▶ **PROVIDED DATA**
________
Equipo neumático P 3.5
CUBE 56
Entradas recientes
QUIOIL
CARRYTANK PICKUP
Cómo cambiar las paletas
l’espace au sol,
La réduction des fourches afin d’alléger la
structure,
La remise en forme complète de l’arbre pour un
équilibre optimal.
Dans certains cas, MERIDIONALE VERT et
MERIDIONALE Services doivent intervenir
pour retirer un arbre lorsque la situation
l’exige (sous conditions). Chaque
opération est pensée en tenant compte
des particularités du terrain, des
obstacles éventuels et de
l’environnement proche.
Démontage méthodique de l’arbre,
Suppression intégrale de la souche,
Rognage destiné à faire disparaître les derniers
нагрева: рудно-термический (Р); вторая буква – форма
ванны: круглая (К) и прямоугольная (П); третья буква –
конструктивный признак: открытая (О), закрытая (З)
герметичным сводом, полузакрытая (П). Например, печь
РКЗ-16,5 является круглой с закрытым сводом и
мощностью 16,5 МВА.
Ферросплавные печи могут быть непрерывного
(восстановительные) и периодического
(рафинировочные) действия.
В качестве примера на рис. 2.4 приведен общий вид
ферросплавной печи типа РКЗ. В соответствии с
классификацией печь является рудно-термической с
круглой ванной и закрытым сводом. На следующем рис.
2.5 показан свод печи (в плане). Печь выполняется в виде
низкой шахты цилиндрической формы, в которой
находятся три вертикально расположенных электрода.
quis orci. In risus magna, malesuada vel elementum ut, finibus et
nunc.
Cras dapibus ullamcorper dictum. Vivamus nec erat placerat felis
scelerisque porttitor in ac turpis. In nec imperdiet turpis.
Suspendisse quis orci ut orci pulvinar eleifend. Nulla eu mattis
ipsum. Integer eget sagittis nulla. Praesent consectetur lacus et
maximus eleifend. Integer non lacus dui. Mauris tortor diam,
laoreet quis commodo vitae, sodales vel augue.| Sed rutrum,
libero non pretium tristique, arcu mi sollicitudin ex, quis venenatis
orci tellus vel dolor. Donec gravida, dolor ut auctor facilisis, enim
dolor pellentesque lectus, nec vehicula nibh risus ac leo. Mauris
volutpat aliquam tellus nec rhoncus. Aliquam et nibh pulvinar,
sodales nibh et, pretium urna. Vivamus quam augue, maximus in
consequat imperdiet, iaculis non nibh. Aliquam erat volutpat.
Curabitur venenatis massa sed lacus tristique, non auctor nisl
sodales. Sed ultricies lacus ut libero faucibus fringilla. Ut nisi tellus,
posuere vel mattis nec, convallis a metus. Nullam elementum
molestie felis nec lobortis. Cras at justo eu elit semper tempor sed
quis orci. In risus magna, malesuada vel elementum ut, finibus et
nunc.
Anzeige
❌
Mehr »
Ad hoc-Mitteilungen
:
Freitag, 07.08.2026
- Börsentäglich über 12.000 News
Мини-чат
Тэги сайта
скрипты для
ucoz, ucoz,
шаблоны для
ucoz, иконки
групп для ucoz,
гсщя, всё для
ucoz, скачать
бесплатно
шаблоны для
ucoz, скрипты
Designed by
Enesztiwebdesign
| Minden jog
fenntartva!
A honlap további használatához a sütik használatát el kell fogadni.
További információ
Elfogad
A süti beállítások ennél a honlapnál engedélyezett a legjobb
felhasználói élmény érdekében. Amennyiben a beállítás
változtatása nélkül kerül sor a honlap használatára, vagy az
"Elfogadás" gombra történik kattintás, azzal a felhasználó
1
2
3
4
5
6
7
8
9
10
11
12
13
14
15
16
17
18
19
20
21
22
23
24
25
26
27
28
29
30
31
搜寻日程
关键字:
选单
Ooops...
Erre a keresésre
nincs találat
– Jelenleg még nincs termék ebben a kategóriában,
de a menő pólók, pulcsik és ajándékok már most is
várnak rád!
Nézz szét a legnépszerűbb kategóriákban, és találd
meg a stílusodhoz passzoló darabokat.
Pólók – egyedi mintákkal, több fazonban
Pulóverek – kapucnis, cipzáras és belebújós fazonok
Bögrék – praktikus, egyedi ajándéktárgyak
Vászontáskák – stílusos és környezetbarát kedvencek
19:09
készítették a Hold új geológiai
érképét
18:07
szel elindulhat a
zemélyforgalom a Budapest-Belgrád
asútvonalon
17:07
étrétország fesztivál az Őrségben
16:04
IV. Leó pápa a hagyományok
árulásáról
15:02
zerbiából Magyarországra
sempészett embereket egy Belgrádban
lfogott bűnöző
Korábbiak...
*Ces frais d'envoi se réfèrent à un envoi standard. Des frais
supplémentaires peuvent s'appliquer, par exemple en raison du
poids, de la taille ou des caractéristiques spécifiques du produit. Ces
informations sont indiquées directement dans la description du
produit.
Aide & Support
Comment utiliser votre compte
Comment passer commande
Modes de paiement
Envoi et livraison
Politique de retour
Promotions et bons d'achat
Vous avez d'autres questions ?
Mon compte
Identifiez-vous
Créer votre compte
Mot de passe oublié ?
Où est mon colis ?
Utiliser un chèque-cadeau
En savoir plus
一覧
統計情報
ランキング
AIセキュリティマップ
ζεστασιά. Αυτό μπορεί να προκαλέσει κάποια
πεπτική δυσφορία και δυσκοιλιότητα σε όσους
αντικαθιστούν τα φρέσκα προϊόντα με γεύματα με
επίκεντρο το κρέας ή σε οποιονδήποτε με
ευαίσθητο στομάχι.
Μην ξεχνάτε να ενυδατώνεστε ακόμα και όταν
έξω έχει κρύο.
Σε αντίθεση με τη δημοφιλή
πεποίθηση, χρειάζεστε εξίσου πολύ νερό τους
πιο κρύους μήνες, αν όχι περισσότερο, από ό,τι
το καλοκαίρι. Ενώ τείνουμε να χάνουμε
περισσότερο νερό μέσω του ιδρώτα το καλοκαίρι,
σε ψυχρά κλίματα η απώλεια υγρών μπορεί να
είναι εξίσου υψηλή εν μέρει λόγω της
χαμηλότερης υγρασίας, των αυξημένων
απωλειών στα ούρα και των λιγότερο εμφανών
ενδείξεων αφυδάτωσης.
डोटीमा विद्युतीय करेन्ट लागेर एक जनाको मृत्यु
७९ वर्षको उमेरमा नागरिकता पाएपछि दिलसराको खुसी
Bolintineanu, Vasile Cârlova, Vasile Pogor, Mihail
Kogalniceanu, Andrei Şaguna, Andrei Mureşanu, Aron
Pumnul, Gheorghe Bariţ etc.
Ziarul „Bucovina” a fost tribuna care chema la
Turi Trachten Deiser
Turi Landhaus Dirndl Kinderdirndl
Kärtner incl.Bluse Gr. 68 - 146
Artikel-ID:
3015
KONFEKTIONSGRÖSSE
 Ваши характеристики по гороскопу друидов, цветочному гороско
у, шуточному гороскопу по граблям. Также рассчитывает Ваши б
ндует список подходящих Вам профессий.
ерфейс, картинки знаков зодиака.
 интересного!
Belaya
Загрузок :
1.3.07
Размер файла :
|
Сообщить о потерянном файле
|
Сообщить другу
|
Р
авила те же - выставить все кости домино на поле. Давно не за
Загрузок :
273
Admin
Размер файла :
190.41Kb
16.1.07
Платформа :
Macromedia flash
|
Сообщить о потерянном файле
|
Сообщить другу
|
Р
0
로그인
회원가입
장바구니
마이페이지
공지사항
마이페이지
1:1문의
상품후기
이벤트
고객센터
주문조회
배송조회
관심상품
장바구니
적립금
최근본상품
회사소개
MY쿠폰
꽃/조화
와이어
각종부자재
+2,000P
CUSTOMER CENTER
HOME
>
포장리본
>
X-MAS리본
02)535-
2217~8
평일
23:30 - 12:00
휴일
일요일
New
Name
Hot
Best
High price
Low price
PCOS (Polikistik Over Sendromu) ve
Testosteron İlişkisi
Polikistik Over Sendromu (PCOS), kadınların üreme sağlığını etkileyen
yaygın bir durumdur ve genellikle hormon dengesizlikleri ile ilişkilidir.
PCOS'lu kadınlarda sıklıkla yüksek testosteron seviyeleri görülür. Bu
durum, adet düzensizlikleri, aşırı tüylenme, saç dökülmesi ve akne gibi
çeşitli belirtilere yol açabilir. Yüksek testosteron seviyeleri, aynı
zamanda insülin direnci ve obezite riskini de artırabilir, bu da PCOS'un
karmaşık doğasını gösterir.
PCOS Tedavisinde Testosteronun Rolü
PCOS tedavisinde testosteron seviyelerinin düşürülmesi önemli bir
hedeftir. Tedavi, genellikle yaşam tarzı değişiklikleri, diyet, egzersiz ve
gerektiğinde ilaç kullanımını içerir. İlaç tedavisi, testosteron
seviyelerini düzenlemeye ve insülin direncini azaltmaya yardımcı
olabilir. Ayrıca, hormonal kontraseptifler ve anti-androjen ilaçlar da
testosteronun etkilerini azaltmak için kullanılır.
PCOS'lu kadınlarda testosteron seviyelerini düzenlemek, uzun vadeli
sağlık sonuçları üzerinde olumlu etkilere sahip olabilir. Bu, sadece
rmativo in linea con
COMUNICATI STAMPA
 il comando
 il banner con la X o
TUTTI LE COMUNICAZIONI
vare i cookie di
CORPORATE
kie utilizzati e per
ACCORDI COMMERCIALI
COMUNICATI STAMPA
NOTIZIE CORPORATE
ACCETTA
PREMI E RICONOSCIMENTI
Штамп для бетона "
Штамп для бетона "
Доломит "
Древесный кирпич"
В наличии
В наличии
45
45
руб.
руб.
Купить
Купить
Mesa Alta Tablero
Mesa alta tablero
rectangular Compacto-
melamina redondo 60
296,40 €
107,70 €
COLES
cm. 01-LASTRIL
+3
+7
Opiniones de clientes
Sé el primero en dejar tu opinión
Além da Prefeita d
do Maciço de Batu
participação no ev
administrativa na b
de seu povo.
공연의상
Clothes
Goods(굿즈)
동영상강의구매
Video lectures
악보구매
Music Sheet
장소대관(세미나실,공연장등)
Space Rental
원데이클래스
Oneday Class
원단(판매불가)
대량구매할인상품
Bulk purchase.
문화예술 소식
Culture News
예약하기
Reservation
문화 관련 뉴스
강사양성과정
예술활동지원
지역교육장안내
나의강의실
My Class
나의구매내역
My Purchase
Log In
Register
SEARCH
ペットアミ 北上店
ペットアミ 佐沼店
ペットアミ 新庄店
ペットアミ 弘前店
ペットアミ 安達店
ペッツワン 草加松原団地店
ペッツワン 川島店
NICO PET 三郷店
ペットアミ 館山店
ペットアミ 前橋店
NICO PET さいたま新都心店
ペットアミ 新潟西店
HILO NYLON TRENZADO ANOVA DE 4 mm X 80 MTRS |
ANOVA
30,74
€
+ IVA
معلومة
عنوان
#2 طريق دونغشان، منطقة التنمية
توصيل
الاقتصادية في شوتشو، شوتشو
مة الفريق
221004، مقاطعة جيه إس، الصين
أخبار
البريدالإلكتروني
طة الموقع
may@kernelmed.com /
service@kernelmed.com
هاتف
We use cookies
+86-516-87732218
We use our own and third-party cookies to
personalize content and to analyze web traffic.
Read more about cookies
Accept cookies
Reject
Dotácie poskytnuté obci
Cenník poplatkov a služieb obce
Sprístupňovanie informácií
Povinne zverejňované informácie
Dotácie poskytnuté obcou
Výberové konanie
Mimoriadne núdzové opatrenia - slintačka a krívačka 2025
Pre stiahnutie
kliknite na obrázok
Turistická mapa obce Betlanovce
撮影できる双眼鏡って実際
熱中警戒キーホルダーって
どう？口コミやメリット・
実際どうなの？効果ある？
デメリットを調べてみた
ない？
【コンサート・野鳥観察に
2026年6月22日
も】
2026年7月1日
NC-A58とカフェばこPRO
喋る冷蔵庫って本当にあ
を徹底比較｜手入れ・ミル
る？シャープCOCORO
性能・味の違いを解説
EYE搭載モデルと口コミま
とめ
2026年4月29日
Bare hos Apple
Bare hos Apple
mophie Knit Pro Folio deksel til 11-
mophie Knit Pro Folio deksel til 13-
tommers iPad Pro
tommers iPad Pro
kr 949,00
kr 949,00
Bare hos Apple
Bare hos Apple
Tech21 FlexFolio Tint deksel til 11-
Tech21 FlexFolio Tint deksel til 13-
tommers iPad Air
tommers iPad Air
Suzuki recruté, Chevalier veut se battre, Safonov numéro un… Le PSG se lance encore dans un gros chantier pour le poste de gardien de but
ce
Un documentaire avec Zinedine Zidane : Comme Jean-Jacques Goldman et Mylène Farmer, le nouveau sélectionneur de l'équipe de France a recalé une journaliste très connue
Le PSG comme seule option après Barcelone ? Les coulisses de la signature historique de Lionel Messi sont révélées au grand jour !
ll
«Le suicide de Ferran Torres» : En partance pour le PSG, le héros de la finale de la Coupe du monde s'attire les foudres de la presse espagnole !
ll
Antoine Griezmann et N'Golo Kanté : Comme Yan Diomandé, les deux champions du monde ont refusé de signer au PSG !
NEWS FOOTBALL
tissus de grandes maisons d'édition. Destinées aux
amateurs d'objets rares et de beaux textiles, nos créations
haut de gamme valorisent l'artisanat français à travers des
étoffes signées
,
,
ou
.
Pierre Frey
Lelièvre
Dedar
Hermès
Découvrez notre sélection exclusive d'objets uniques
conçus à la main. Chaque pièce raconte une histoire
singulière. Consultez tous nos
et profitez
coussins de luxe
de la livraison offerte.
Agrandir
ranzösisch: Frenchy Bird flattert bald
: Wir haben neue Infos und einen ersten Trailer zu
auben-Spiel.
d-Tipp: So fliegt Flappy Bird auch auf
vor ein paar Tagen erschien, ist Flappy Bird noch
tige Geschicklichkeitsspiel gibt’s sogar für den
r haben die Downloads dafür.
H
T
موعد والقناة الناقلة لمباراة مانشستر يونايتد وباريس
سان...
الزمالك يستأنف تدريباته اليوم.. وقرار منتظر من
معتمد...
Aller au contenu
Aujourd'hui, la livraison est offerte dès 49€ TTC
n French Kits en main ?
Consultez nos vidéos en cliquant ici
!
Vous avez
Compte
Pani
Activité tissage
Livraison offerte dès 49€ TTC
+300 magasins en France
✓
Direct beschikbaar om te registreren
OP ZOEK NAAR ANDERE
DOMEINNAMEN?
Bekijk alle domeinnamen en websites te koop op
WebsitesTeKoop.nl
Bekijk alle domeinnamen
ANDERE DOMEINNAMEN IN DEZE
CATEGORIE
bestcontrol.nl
________
▶ **WHAT NEEDS TO BE DONE**
Nothing but the lines from the one with "ersten Trailer zu" through the end of the data above should be repeated, each exactly as it stands.

▶ **RESULT**
: Wir haben neue Infos und einen ersten Trailer zu
auben-Spiel.
d-Tipp: So fliegt Flappy Bird auch auf
vor ein paar Tagen erschien, ist Flappy Bird noch
tige Geschicklichkeitsspiel gibt’s sogar für den
r haben die Downloads dafür.
H
T
موعد والقناة الناقلة لمباراة مانشستر يونايتد وباريس
سان...
الزمالك يستأنف تدريباته اليوم.. وقرار منتظر من
معتمد...
Aller au contenu
Aujourd'hui, la livraison est offerte dès 49€ TTC
n French Kits en main ?
Consultez nos vidéos en cliquant ici
!
Vous avez
Compte
Pani
Activité tissage
Livraison offerte dès 49€ TTC
+300 magasins en France
✓
Direct beschikbaar om te registreren
OP ZOEK NAAR ANDERE
DOMEINNAMEN?
Bekijk alle domeinnamen en websites te koop op
WebsitesTeKoop.nl
Bekijk alle domeinnamen
ANDERE DOMEINNAMEN IN DEZE
CATEGORIE
bestcontrol.nl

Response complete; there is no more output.